▶ Written task
Put every line of the material below into a Markdown table with the columns "No." and "Line", numbering the rows in order and leaving out any blank lines.

Collected data
- Opening Delimiter -

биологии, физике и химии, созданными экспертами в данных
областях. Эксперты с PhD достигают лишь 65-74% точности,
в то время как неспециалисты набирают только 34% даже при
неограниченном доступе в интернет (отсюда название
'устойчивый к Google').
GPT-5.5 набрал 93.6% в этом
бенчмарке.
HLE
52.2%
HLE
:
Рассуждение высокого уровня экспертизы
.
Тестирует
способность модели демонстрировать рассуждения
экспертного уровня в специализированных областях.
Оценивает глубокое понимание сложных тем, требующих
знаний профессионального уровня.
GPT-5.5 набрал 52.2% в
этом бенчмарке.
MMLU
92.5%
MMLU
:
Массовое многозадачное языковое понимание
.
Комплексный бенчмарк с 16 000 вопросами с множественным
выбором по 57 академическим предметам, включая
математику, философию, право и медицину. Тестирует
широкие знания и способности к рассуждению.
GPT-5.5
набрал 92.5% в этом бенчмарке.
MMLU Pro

- Closing Delimiter -

▶ Solution to this problem
| No. | Line |
|---|---|
| 1 | биологии, физике и химии, созданными экспертами в данных |
| 2 | областях. Эксперты с PhD достигают лишь 65-74% точности, |
| 3 | в то время как неспециалисты набирают только 34% даже при |
| 4 | неограниченном доступе в интернет (отсюда название |
| 5 | 'устойчивый к Google'). |
| 6 | GPT-5.5 набрал 93.6% в этом |
| 7 | бенчмарке. |
| 8 | HLE |
| 9 | 52.2% |
| 10 | HLE |
| 11 | : |
| 12 | Рассуждение высокого уровня экспертизы |
| 13 | . |
| 14 | Тестирует |
| 15 | способность модели демонстрировать рассуждения |
| 16 | экспертного уровня в специализированных областях. |
| 17 | Оценивает глубокое понимание сложных тем, требующих |
| 18 | знаний профессионального уровня. |
| 19 | GPT-5.5 набрал 52.2% в |
| 20 | этом бенчмарке. |
| 21 | MMLU |
| 22 | 92.5% |
| 23 | MMLU |
| 24 | : |
| 25 | Массовое многозадачное языковое понимание |
| 26 | . |
| 27 | Комплексный бенчмарк с 16 000 вопросами с множественным |
| 28 | выбором по 57 академическим предметам, включая |
| 29 | математику, философию, право и медицину. Тестирует |
| 30 | широкие знания и способности к рассуждению. |
| 31 | GPT-5.5 |
| 32 | набрал 92.5% в этом бенчмарке. |
| 33 | MMLU Pro |